§ PROBLEM STATEMENT
Output the passage of the blog post about club volleyball starting with "In the process" and going on through "forget the wine.)", copied word for word.

----- EXTRACT PROVIDED

Sunday, February 24, 2008

NCWVBC


I don't know if you knew this, but Jen coaches club volleyball out here in Washington. And she's really good at it. I know I might be coming off as an overproud husband, but everybody says she's a really good coach--even other really good coaches. It's amazing to see the improvement that her team has made from the beginning of the season to now. You can really see how much her team is learning and how much they're knowledge of volleyball is growing. As a teacher, I must say, I'm a little jealous. She could probably teach me a few things about teaching, from what I've seen.
In the process of being dragged to places like Kennewick and Yakima and Spokane, I've learned that there's nothing quite as shrill as a gym full of 50 excited teenage girls... and their parents... and refs with whistles. In fact, typically, I leave tournaments with a slight headache. :) And when I try to read in between matches, there's always the chance of getting pelted with a stray volleyball by teams warming up for the next match. And there are some 16-year-old girls who can hit the hell out of the ball. At least Kennewick, Yakima, and Spokane have Olive Gardens and Red Lobsters, neither of which we have here in Wenatchee. (My treat for getting dragged all across eastern Washington is usually some sort of seafood alfredo and, of course, time with Jen. And wine; we can't forget the wine.)

----------
----- RECORDS

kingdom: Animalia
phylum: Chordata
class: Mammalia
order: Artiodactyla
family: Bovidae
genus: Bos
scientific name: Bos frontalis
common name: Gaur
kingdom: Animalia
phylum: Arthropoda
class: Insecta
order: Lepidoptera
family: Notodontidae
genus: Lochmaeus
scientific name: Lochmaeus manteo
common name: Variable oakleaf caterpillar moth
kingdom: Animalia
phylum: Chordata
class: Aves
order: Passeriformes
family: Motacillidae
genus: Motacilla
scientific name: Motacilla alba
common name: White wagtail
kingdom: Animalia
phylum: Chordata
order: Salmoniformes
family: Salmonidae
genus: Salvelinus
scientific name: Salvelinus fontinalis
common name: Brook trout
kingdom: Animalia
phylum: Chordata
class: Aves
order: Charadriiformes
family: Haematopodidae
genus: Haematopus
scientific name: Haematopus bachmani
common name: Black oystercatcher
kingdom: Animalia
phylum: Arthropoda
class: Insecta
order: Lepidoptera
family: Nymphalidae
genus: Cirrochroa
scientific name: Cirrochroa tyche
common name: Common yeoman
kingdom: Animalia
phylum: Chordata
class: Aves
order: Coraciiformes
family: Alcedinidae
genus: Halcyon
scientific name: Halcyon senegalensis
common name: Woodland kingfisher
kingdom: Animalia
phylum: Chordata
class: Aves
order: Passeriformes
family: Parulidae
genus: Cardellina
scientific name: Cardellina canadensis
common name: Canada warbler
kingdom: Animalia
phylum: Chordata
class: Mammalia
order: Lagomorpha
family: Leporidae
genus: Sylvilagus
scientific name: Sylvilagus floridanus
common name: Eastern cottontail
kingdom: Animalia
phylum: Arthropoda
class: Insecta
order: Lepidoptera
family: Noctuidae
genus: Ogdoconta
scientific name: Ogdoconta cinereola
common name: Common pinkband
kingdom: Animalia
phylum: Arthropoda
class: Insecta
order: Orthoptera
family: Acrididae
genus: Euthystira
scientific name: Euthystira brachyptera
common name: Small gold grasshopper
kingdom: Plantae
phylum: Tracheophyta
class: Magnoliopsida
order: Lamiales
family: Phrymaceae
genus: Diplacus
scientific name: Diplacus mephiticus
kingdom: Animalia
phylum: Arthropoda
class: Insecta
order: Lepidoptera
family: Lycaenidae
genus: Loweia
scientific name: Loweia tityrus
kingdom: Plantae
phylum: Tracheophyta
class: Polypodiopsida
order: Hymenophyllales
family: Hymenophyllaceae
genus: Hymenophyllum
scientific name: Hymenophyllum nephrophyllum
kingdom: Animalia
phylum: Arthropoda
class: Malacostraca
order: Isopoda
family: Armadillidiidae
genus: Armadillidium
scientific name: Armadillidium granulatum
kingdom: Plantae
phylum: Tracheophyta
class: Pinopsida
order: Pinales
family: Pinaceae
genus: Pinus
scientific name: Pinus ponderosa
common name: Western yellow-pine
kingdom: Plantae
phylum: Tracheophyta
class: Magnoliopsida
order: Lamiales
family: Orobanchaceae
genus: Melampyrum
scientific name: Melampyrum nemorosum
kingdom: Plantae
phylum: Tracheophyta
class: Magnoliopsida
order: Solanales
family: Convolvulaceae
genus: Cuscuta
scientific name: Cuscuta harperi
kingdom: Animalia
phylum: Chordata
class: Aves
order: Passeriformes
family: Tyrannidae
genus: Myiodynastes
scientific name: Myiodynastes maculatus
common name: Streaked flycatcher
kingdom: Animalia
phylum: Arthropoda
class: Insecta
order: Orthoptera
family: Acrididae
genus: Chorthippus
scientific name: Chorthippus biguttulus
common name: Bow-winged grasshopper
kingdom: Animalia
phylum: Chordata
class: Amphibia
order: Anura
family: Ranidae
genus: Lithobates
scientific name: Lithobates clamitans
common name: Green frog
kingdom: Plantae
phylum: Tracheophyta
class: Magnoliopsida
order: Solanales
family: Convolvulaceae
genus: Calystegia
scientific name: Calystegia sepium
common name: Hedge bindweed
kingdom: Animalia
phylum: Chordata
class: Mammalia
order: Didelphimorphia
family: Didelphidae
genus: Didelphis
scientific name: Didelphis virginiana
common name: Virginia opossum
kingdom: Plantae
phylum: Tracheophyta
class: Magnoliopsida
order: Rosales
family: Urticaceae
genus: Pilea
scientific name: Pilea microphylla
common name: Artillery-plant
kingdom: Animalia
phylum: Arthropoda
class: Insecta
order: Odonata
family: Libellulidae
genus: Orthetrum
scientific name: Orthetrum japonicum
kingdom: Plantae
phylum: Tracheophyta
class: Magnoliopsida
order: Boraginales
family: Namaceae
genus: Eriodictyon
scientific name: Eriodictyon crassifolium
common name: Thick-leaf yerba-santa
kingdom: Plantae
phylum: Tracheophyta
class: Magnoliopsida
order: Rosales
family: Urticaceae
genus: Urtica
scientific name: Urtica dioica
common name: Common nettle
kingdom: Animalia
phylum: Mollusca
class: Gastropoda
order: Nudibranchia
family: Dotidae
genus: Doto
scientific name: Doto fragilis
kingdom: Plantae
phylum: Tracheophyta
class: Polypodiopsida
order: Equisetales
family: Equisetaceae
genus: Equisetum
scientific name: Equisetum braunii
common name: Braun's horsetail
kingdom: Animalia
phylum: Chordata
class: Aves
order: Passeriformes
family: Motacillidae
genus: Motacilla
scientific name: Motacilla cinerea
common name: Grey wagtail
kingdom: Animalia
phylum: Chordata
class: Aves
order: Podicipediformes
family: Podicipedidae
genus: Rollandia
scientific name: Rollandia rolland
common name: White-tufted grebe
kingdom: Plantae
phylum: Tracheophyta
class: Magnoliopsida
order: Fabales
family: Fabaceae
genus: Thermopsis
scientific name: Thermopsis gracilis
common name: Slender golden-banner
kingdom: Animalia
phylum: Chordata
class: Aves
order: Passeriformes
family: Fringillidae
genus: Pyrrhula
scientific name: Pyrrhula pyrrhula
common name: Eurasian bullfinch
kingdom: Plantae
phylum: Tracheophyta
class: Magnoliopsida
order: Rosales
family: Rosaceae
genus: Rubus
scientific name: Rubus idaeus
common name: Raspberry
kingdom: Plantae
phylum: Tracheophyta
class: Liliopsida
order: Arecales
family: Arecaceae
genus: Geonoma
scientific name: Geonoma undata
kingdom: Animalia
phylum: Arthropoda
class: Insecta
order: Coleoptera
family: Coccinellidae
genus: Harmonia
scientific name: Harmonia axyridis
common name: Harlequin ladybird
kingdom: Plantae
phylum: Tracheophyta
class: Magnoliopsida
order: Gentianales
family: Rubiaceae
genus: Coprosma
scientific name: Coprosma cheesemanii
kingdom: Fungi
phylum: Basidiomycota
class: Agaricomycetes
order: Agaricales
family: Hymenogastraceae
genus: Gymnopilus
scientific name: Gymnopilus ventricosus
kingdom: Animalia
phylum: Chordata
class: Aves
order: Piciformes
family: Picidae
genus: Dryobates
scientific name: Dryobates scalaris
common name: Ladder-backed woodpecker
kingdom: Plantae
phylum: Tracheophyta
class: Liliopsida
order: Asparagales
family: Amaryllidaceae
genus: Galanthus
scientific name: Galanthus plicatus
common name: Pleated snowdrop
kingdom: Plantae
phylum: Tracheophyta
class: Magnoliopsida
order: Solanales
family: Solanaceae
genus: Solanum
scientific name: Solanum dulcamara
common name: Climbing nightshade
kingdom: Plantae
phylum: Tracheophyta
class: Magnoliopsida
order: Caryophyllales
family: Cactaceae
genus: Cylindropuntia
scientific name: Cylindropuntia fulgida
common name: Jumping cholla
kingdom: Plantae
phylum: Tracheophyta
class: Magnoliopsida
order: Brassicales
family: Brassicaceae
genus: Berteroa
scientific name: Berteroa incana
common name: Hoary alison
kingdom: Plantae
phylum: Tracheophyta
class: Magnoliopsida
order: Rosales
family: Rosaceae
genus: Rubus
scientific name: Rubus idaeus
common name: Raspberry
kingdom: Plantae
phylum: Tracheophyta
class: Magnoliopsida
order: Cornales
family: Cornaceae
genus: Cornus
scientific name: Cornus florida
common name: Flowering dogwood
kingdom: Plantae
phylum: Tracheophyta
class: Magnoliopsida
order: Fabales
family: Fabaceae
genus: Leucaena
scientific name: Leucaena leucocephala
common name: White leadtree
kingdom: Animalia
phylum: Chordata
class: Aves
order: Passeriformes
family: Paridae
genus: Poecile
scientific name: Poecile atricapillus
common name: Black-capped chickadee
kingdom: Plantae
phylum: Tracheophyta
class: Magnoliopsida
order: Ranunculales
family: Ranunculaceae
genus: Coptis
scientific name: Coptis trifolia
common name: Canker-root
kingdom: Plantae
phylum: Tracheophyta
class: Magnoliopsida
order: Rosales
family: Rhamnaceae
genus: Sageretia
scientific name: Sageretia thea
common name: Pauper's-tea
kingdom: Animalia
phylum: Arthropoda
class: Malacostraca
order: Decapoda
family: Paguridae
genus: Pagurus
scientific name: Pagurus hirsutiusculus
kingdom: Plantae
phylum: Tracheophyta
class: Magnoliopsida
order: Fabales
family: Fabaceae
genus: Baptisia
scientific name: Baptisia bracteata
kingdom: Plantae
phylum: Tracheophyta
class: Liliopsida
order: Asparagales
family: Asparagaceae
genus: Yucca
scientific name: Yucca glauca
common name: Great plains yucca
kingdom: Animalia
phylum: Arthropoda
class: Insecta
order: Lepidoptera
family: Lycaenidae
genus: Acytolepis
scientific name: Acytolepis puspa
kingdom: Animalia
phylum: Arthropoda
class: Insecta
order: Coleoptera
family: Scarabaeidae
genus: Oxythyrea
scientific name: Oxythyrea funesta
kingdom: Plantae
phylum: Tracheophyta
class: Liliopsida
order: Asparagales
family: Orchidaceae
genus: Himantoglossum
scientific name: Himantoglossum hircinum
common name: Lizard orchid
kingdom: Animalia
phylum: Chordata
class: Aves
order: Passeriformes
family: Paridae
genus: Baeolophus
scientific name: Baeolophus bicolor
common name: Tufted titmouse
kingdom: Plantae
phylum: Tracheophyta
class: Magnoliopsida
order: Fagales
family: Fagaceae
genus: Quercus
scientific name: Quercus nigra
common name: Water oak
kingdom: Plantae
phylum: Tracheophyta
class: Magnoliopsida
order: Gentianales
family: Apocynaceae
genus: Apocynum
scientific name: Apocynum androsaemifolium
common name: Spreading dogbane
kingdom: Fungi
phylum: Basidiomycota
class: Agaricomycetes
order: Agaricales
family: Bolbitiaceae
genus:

----------

§ COMPLETED TASK
In the process of being dragged to places like Kennewick and Yakima and Spokane, I've learned that there's nothing quite as shrill as a gym full of 50 excited teenage girls... and their parents... and refs with whistles. In fact, typically, I leave tournaments with a slight headache. :) And when I try to read in between matches, there's always the chance of getting pelted with a stray volleyball by teams warming up for the next match. And there are some 16-year-old girls who can hit the hell out of the ball. At least Kennewick, Yakima, and Spokane have Olive Gardens and Red Lobsters, neither of which we have here in Wenatchee. (My treat for getting dragged all across eastern Washington is usually some sort of seafood alfredo and, of course, time with Jen. And wine; we can't forget the wine.)